On Thursday, SpaceX confirmed the price of its initial public offering at $135 per share, making official what had already been clear since the company filed to go public last month: Elon Musk’s space exploration company, which merged with xAI – Musk’s AI firm – in February, will go public in what is by far the largest IPO of all time. At the set price, SpaceX will raise $75 billion at a valuation of $1.77 trillion, exceeding the previously largest IPO, that of Saudi Aramco in 2019, by a factor of 2.5. The total proceeds could even climb to more than $86 billion, if underwriters make use of their 30-day option to purchase an additional 83 million shares at the same price.
SpaceX will start trading on Nasdaq today and, following a rule change, it will become part of the Nasdaq-100 index in early July.
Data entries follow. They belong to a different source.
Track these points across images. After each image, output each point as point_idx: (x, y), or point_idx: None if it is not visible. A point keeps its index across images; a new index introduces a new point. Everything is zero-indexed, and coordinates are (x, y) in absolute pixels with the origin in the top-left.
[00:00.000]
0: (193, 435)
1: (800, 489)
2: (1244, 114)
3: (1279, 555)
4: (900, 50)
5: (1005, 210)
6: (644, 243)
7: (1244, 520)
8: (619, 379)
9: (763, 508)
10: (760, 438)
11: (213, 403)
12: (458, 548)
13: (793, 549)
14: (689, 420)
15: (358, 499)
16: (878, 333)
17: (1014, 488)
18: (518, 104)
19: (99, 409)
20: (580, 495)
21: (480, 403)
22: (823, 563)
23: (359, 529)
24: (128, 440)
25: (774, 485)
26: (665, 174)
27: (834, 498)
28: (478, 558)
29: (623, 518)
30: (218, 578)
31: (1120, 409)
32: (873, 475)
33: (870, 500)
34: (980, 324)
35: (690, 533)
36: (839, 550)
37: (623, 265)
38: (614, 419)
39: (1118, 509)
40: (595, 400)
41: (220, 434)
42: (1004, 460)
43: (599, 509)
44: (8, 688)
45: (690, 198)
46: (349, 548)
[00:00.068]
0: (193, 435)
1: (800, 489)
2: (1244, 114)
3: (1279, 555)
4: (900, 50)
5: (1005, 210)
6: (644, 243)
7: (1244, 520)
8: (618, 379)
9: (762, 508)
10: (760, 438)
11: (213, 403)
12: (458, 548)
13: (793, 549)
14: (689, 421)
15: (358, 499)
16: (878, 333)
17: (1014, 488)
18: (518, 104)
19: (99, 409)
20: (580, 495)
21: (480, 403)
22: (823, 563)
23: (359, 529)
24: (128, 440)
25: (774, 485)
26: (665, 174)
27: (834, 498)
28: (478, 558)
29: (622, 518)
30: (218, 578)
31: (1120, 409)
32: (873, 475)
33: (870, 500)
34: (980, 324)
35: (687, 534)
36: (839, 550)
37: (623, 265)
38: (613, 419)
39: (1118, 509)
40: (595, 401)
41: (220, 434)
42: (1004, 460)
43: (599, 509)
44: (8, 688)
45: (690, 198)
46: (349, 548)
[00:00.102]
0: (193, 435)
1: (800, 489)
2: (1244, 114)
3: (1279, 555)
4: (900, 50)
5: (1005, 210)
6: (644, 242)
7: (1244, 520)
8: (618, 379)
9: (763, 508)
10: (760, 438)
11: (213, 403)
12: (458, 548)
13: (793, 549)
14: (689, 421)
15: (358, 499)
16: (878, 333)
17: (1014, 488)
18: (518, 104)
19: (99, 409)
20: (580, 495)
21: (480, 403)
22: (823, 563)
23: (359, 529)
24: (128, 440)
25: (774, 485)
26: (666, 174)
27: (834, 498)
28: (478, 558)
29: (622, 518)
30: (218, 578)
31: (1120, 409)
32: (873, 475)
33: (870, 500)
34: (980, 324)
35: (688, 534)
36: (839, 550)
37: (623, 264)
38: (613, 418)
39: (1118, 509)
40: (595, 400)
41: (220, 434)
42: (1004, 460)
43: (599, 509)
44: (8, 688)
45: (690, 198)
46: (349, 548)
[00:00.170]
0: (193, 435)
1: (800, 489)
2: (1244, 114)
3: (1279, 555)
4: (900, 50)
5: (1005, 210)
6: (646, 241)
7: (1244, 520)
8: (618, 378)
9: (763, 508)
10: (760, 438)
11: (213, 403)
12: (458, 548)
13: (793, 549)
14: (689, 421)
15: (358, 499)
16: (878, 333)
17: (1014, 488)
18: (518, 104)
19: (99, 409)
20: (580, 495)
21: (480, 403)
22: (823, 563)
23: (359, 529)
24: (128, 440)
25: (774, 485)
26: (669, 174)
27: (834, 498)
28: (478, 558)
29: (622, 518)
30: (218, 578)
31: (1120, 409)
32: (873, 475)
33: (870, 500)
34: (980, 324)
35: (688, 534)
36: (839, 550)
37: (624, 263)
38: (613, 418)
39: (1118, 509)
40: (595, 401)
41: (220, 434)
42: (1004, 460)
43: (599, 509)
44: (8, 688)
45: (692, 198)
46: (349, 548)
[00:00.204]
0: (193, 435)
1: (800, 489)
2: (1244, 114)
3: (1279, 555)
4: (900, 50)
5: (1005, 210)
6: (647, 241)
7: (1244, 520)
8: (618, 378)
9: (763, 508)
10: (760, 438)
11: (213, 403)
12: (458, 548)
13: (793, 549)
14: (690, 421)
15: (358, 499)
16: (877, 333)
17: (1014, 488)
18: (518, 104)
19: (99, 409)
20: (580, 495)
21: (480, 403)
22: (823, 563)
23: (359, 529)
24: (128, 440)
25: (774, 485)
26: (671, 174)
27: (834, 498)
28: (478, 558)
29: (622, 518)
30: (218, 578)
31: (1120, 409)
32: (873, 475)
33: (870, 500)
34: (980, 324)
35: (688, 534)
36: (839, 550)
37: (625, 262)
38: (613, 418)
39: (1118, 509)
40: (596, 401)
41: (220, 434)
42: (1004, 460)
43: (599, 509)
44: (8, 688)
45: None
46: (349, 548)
This is possible because Nasdaq recently introduced a “Fast Entry” rule, under which a newly listed company with a market capitalization that puts it in the top 40 of current index constituents would be added to the index after just fifteen trading days and be exempt from seasoning and liquidity requirements.
While that may not sound like a big deal, it kind of is in this special case. Due to Elon Musk’s divisive persona and SpaceX’s lofty IPO valuation, which many say defies logic, many investors will abstain from investing in SpaceX. Once the stock is included in the Nasdaq-100, however, countless retail investors, who have index-tracking ETFs in their portfolios, will become SpaceX investors, whether they like it or not. For SpaceX, its shareholders and IPO investors, this is an added safety net, because once the stock becomes part of the Nasdaq-100, index-tracking funds will buy billions of dollars’ worth of SpaceX shares, mechanically creating huge demand for what looks like a very risky investment.
The S&P 500, meanwhile, has rules in place that will likely prevent SpaceX from joining the index anytime soon. To be eligible for S&P 500 inclusion, a company must have a public float of at least 10 percent of its total outstanding shares – a hurdle that SpaceX doesn’t clear. Even more importantly, though, the S&P 500 requires profitability. A company that wants to be included in the index must have positive GAAP earnings in the most recent quarter and in its past four quarters combined – neither of which SpaceX has achieved.